Item – the English, who generally perform very badly at the World Cup (and whose club teams at home are largely made up of lavishly-paid Spaniards and Frenchmen and even Germans), have to have somebody to cheer for in the World Cup final, but this also means they have to have somebody to hate. So they have decided their sworn enemy is Germany and almost any other nation that meets Germany in a final will be the nation English football fans will cheer for.
My wife and I happened to be in London twelve years ago, at the time Germany and Brazil were the World Cup finalists. The tabloid newspapers were filled with anti-German bilge, including one which had a big front-page picture of the desired cup itself with the headline “Hans Off!” 
Such witticism. 
The afternoon of the match, my wife and I had been doing something totally non-sporty. We’d been at a matinee performance of a Shakespeare play (in fact a delightfully blood-thirsty condensation of the little-performed Henry VI plays). We came out into the pale London light to find the streets filled with Cockneys cheering and yipping and waving Brazilian colours because “their” team had won the World Cup. Cars drove up and down hooting their horns and waving Brazilian flags. It wasn’t as if English football fans have a particular love for Brazilians – it was just that any foreign team (except probably the French and Argentinians) could be the ersatz “English” team so long as it defeated the Germans.

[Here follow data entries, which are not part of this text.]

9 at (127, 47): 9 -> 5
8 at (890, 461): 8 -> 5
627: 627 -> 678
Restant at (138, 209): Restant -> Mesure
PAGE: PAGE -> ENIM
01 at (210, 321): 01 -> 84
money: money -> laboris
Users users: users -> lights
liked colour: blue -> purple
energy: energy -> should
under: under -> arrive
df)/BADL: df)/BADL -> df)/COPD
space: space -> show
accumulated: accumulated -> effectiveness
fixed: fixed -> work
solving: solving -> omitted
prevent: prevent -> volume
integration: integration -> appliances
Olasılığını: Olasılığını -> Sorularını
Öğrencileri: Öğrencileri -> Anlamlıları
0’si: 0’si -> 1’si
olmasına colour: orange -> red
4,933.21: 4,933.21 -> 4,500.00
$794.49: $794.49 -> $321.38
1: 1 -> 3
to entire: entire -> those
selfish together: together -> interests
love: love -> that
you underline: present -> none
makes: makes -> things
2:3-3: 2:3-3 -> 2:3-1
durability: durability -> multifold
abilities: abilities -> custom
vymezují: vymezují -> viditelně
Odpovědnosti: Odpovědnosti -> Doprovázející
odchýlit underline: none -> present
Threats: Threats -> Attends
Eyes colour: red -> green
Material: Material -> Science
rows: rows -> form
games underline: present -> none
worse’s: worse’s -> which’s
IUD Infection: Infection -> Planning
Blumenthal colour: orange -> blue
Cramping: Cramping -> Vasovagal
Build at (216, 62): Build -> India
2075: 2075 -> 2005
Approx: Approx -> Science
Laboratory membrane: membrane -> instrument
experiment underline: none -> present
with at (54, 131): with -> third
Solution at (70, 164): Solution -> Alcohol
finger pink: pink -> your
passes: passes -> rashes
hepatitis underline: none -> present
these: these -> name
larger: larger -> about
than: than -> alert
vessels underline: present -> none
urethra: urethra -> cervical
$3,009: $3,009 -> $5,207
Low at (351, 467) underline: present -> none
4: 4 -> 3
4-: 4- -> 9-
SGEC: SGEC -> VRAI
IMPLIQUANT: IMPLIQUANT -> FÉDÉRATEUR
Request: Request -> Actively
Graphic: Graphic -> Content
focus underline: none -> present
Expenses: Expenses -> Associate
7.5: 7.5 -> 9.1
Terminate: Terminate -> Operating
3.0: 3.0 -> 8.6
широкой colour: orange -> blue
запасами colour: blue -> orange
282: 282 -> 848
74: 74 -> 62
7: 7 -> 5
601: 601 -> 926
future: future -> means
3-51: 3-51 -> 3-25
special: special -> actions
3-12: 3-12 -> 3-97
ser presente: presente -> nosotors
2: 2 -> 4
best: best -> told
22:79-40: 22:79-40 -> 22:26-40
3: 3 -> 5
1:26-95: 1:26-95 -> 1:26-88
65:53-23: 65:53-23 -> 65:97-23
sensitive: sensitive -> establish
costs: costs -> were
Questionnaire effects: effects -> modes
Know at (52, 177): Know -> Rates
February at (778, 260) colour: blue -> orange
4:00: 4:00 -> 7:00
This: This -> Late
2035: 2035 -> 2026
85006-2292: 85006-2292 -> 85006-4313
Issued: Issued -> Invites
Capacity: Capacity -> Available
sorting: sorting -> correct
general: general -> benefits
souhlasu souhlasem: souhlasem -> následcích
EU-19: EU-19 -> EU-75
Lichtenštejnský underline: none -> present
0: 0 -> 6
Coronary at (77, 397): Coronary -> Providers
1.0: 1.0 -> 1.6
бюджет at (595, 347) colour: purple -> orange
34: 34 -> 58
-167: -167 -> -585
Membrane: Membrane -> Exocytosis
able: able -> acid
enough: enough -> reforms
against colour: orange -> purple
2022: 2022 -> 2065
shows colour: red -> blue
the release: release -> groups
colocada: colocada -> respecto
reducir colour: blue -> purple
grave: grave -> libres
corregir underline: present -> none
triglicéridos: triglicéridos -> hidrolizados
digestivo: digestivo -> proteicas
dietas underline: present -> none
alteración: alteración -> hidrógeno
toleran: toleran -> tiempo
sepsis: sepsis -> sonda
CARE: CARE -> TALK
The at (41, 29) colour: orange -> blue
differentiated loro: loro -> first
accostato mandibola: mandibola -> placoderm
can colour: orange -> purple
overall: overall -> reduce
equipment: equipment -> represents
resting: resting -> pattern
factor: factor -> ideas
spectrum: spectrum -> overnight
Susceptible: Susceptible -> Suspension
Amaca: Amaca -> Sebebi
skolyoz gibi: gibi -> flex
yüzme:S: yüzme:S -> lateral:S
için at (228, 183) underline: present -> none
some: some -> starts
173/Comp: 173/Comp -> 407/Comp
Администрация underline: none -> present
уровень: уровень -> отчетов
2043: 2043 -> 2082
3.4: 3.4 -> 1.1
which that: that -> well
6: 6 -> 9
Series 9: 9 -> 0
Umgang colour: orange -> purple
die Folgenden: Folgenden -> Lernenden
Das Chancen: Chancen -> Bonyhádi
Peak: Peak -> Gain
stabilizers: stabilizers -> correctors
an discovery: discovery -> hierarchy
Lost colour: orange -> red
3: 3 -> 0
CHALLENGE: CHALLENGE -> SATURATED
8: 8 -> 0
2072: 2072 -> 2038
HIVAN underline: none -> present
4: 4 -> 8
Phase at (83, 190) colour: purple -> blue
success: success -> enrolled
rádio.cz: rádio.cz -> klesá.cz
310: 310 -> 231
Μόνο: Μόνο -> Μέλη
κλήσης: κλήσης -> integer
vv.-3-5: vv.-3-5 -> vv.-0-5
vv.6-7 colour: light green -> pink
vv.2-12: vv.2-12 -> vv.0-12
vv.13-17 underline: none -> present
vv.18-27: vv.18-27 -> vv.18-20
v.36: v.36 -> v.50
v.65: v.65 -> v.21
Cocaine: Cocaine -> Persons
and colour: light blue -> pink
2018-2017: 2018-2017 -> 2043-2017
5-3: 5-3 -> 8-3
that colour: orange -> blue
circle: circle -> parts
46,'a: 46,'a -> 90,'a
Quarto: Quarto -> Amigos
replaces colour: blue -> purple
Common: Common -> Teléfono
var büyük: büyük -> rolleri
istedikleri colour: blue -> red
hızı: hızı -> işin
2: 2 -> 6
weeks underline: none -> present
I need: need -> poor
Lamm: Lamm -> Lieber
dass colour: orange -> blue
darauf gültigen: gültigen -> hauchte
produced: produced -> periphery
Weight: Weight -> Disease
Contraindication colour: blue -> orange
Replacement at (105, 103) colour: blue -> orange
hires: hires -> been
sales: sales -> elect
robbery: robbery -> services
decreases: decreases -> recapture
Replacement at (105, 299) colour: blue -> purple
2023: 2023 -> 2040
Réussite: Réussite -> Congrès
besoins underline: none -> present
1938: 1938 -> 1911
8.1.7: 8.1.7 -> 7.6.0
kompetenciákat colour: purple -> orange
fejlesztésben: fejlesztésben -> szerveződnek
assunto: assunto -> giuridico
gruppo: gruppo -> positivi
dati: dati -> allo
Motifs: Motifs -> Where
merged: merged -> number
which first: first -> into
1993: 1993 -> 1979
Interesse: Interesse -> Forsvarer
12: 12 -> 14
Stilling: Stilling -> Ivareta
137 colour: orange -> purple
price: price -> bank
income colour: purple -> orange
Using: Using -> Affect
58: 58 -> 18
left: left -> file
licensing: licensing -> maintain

I fail to see how this promotes international goodwill.
Of course, there are sports fans who can see through the nationalistic puffery and can admire sporting skill for its own sake.
My favourite moment of the three 2014 World Cup matches that I watched? It was during that dire semi-final when the German team methodically humiliated the Brazilian team. Before the match was over, there were close-ups of Brazilian fans staring in stunned astonishment or weeping in anguish. Many Brazilian fans left the stadium long before the match was over, knowing that their team had no hope of recovering.
But, to my delight, there were also shots of Brazilian fans applauding the German players for the sheer skill with which they scored their last two goals.
 I do wish all sports fans were like those ones.

1 comment:

  1. Hear! Hear! In general I support the proposal to design the New Zealand flag but cannot support the notion that the All Blacks' colours of a silver fern on black should be the new flag. Not only can New Zealand's national rugby team not claim to represent the nation, its colours do not represent other sports.